Write the next part of the forum thread below about gluing roofing felt to a plywood roof, picking up from its final line.

DOCUMENT TEXT -
== Segment start ==
# Using adhesive with roofing felt



## Alder (15 Dec 2017)

Has anyone any experience of using an adhesive to glue down roofing felt to the plywood roof beneath? If so which adhesive?
Russell


----------



## Rorschach (15 Dec 2017)

Are you looking for a full seal or just something to help hold it in place?

When I re-roofed our little storage shed I needed to tack it in place to stop it sliding around, I just used spray carpet adhesive which I always have on hand anyway, worked a treat. I also put some clear silicone under the overlap joint before nailing it since the wind got under the old one and pushed water under the lap, it's almost a flat pitch.
Roof still looks brand new 3 years later and not a bit of water has got under it not has the felt bubbled up or lifted anywhere even after severe storms.


----------



## MikeG. (15 Dec 2017)

What's the situation here? Is this a new build? Flat roof?


----------



## Alder (15 Dec 2017)
== Segment end ==
Records in a dataset -
== Segment start ==
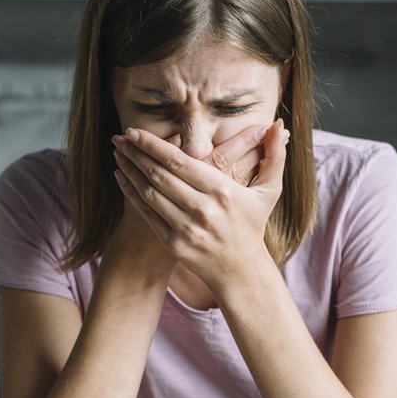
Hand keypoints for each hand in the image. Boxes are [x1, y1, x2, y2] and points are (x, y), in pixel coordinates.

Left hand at [111, 120, 288, 288]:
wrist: (240, 271)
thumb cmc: (252, 225)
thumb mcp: (268, 192)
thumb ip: (274, 157)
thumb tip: (279, 126)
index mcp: (223, 191)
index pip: (179, 161)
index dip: (153, 145)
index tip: (135, 131)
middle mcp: (202, 209)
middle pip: (159, 174)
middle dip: (135, 153)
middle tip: (118, 138)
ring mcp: (185, 228)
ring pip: (149, 192)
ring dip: (129, 170)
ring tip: (118, 154)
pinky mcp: (173, 243)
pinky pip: (147, 213)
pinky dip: (131, 194)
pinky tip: (121, 178)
== Segment end ==
RESPONSE -
I am building a small Potting shed with mono pitch roof. Experience with the garden shed next door to the proposed location suggests the i need to do something better that just nail and battens to hold the felt down. With that shed i eventually used box profile sheets over the new felt. I want this job to require less attention than the previous one.
I was thinking of using Wickes corrugated bitumen sheets over the felt.
Russell


----------



## graduate_owner (15 Dec 2017)

You can get an acrylic liquid which can be brushed on even when the felt is wet. Useful if you get a tear or split, and I THINK it acts as an adhesive too. Might be worth checking out. I think it was called Acrylux, but that's just one brand name.

K


----------



## MARK.B. (25 Dec 2017)

could you not just use the box profile or bitumen sheet and just forget about the felt ?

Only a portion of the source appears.